[Task prompt]:
Start at the line below containing "Schondra valley." and stop at the line containing "Aggiungere un". Repeat every line of that stretch exactly, and nothing outside it.

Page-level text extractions
* * *

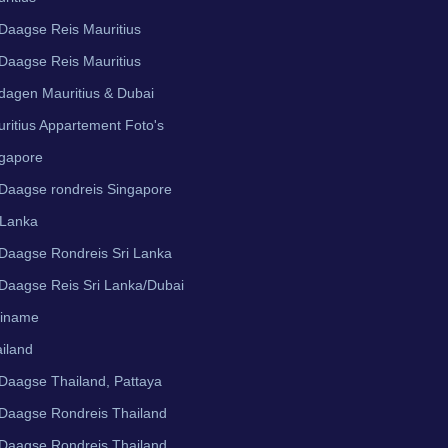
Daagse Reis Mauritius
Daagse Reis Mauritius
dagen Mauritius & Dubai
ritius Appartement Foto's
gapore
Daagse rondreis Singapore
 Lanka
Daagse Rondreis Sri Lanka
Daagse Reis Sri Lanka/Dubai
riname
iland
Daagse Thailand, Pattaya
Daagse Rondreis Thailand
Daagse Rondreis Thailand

* * *

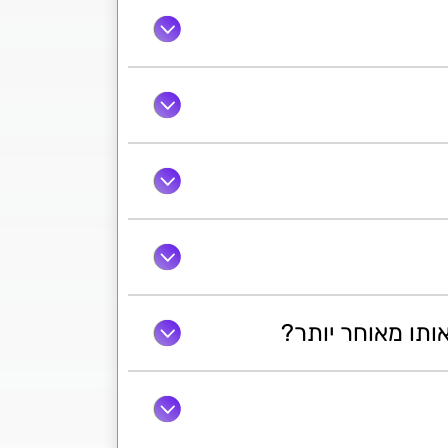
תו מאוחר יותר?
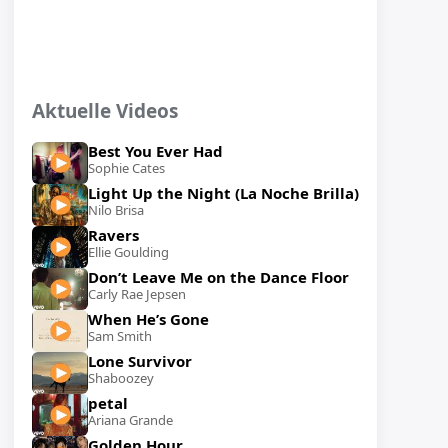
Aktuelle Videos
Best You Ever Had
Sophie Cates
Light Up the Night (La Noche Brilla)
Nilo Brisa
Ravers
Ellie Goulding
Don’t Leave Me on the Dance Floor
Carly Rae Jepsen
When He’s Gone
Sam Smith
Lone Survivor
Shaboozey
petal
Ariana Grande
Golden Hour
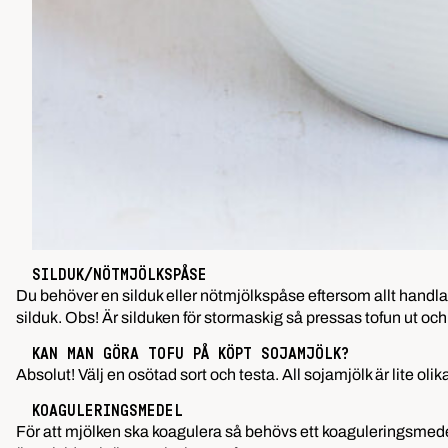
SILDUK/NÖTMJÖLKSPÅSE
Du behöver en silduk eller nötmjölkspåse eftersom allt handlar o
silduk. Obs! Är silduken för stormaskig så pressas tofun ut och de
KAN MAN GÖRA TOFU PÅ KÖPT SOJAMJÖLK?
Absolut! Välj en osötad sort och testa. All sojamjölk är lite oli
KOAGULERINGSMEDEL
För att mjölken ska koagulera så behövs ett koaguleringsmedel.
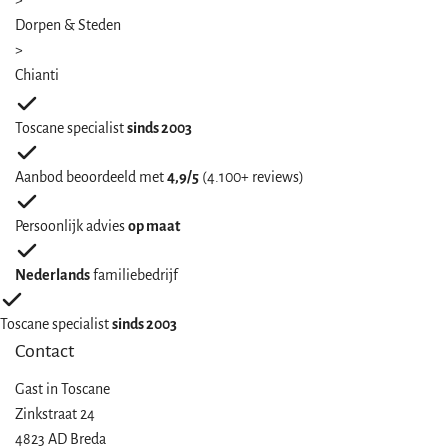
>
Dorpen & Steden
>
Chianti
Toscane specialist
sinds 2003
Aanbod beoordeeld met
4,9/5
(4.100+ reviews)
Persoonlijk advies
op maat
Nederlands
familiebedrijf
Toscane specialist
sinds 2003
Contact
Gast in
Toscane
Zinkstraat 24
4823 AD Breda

* * *

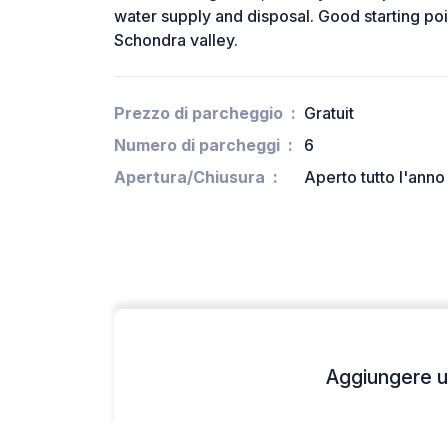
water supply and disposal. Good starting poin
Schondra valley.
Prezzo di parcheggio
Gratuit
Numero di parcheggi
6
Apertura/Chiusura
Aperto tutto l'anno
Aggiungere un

* * *

[Result below]:
Schondra valley.
Prezzo di parcheggio
Gratuit
Numero di parcheggi
6
Apertura/Chiusura
Aperto tutto l'anno
Aggiungere un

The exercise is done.